EXERCISE DIRECTIONS - Reproduce the records below exactly, but only between the lines holding "Владение английским языком сможет улучшить и" and "Doktortitel. Dadurch hebt sich ihr Niveau vo", inclusive.

--- RECORDS SUPPLIED ---

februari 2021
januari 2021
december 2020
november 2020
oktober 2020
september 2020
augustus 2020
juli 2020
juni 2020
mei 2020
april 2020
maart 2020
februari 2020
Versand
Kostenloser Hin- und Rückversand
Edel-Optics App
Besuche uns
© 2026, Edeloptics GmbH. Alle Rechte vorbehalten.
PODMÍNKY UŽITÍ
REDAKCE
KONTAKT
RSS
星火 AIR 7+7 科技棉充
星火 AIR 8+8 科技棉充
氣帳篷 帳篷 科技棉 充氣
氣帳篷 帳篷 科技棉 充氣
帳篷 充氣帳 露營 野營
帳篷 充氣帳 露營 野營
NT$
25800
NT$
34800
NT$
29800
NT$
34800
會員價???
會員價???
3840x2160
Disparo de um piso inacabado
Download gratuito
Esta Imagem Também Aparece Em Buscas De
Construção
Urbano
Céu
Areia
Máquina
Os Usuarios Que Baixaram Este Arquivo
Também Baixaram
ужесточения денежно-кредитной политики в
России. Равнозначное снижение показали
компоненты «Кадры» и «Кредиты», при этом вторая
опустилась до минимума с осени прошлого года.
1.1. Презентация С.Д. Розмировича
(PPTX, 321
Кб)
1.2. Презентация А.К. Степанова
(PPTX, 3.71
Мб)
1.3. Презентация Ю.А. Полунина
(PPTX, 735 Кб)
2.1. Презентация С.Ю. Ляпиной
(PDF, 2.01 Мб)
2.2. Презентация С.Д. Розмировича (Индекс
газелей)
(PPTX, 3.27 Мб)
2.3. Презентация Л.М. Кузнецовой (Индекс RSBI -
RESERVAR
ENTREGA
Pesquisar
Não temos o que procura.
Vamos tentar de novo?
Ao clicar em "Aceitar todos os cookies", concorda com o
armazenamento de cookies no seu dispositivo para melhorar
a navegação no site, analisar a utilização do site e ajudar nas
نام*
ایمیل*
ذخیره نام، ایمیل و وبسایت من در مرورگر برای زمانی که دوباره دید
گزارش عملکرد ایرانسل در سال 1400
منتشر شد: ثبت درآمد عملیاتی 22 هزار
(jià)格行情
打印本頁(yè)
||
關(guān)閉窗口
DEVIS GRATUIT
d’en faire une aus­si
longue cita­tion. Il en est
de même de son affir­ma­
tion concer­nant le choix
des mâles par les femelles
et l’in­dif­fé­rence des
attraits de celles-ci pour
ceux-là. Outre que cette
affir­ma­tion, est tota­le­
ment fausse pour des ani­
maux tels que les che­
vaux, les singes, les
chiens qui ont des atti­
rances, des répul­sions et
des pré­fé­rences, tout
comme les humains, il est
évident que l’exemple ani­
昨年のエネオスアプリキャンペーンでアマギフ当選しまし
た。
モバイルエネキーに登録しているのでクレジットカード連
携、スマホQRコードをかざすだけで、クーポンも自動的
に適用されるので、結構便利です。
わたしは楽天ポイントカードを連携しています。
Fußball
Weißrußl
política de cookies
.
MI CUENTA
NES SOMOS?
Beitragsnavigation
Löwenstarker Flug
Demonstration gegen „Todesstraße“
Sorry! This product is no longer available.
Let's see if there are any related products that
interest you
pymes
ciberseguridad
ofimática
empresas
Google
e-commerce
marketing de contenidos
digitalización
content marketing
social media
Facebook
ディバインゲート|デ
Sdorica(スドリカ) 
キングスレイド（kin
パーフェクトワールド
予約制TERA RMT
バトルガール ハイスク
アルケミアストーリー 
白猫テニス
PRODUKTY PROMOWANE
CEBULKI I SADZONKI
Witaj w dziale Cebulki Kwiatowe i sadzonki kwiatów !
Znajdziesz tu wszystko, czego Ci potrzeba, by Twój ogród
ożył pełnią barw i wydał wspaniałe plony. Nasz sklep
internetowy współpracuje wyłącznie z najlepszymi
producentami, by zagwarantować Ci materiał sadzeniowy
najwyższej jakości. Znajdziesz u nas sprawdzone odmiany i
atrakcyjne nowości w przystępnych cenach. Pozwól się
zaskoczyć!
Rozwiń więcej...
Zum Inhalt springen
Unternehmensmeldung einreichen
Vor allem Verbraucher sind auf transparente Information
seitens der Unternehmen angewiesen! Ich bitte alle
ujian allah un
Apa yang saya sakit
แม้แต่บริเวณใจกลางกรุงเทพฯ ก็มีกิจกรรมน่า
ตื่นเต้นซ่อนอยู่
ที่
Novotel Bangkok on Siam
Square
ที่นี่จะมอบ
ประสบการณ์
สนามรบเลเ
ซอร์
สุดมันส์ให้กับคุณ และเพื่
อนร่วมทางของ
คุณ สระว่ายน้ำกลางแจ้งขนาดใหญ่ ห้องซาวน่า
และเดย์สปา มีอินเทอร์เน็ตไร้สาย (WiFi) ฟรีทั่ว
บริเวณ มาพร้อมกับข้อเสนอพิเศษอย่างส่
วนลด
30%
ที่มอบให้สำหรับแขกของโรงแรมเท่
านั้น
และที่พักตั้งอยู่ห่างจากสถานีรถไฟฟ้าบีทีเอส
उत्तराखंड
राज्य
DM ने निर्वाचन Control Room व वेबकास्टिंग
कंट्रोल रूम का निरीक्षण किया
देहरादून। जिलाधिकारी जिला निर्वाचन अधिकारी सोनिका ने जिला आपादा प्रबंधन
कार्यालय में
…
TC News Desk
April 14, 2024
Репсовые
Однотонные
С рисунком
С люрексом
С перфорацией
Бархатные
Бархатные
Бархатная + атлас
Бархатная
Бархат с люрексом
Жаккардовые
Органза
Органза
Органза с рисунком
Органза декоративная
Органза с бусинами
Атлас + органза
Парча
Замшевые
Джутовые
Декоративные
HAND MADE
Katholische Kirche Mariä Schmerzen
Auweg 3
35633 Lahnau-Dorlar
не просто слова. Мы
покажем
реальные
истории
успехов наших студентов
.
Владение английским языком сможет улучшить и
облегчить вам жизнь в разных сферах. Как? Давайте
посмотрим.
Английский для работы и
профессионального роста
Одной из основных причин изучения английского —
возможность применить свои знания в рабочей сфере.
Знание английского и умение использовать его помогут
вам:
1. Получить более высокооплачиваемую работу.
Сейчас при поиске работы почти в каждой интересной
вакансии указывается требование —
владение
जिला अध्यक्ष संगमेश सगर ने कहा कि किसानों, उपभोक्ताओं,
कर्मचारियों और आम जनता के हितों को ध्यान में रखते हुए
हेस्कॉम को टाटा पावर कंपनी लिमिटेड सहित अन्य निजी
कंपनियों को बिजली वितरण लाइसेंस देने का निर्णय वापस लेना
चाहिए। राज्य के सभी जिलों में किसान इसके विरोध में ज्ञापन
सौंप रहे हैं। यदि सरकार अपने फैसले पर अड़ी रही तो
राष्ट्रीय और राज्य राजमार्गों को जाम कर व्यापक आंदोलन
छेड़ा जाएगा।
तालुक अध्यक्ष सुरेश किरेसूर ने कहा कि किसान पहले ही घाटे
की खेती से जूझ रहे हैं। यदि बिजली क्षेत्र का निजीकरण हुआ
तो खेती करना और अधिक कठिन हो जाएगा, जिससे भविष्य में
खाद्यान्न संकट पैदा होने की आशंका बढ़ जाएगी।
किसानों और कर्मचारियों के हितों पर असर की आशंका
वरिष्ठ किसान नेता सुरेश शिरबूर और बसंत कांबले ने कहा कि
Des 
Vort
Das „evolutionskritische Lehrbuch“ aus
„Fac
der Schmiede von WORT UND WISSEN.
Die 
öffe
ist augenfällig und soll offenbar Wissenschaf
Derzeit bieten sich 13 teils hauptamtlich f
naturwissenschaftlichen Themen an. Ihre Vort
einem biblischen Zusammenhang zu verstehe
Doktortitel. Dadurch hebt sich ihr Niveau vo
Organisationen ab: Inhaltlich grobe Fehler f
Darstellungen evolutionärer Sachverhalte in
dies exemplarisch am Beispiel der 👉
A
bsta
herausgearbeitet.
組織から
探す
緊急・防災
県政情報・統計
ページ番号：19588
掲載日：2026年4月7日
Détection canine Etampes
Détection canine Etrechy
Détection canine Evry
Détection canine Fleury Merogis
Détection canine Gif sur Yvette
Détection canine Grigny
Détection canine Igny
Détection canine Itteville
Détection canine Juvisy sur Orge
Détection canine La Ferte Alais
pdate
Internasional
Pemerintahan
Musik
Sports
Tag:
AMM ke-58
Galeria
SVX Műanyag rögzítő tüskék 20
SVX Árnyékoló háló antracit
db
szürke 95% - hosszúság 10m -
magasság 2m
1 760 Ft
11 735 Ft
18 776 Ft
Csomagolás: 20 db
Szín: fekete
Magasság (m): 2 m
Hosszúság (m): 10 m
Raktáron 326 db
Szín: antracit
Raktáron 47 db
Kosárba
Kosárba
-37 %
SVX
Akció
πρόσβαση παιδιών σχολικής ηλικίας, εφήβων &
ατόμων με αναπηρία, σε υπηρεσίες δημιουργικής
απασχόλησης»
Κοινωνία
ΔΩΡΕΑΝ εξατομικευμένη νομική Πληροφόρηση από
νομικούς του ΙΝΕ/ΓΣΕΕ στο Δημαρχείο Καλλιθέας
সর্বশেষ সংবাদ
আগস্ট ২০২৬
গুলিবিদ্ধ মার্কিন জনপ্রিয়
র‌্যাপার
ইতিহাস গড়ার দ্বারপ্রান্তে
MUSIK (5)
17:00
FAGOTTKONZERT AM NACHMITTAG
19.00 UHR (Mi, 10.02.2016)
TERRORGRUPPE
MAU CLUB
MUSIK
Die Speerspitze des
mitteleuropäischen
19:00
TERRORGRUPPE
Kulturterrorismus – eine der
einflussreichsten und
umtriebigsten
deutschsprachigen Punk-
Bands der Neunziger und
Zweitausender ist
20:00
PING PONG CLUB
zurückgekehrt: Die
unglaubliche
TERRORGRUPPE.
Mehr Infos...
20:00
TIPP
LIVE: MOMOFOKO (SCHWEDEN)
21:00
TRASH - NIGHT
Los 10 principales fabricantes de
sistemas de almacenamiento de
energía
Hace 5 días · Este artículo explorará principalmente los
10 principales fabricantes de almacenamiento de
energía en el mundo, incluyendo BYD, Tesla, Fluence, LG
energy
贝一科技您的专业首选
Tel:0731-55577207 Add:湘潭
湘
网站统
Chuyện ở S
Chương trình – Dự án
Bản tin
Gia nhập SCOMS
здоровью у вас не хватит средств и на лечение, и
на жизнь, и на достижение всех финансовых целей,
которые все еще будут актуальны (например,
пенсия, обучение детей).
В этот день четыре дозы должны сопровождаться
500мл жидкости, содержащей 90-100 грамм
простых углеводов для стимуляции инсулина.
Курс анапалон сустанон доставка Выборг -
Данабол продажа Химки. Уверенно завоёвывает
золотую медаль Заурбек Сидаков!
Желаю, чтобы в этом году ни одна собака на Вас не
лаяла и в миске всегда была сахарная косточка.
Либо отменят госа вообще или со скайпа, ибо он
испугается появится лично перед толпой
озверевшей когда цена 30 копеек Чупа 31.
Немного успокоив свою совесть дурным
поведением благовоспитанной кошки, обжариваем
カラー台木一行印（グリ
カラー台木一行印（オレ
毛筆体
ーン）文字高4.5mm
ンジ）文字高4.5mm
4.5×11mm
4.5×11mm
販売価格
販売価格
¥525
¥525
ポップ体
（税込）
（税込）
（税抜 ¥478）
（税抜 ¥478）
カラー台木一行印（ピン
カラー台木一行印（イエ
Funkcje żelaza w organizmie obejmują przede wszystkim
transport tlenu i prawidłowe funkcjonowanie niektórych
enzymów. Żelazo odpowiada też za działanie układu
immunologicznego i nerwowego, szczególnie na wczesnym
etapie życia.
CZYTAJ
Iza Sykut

---

EXERCISE RESULT -
Владение английским языком сможет улучшить и
облегчить вам жизнь в разных сферах. Как? Давайте
посмотрим.
Английский для работы и
профессионального роста
Одной из основных причин изучения английского —
возможность применить свои знания в рабочей сфере.
Знание английского и умение использовать его помогут
вам:
1. Получить более высокооплачиваемую работу.
Сейчас при поиске работы почти в каждой интересной
вакансии указывается требование —
владение
जिला अध्यक्ष संगमेश सगर ने कहा कि किसानों, उपभोक्ताओं,
कर्मचारियों और आम जनता के हितों को ध्यान में रखते हुए
हेस्कॉम को टाटा पावर कंपनी लिमिटेड सहित अन्य निजी
कंपनियों को बिजली वितरण लाइसेंस देने का निर्णय वापस लेना
चाहिए। राज्य के सभी जिलों में किसान इसके विरोध में ज्ञापन
सौंप रहे हैं। यदि सरकार अपने फैसले पर अड़ी रही तो
राष्ट्रीय और राज्य राजमार्गों को जाम कर व्यापक आंदोलन
छेड़ा जाएगा।
तालुक अध्यक्ष सुरेश किरेसूर ने कहा कि किसान पहले ही घाटे
की खेती से जूझ रहे हैं। यदि बिजली क्षेत्र का निजीकरण हुआ
तो खेती करना और अधिक कठिन हो जाएगा, जिससे भविष्य में
खाद्यान्न संकट पैदा होने की आशंका बढ़ जाएगी।
किसानों और कर्मचारियों के हितों पर असर की आशंका
वरिष्ठ किसान नेता सुरेश शिरबूर और बसंत कांबले ने कहा कि
Des 
Vort
Das „evolutionskritische Lehrbuch“ aus
„Fac
der Schmiede von WORT UND WISSEN.
Die 
öffe
ist augenfällig und soll offenbar Wissenschaf
Derzeit bieten sich 13 teils hauptamtlich f
naturwissenschaftlichen Themen an. Ihre Vort
einem biblischen Zusammenhang zu verstehe
Doktortitel. Dadurch hebt sich ihr Niveau vo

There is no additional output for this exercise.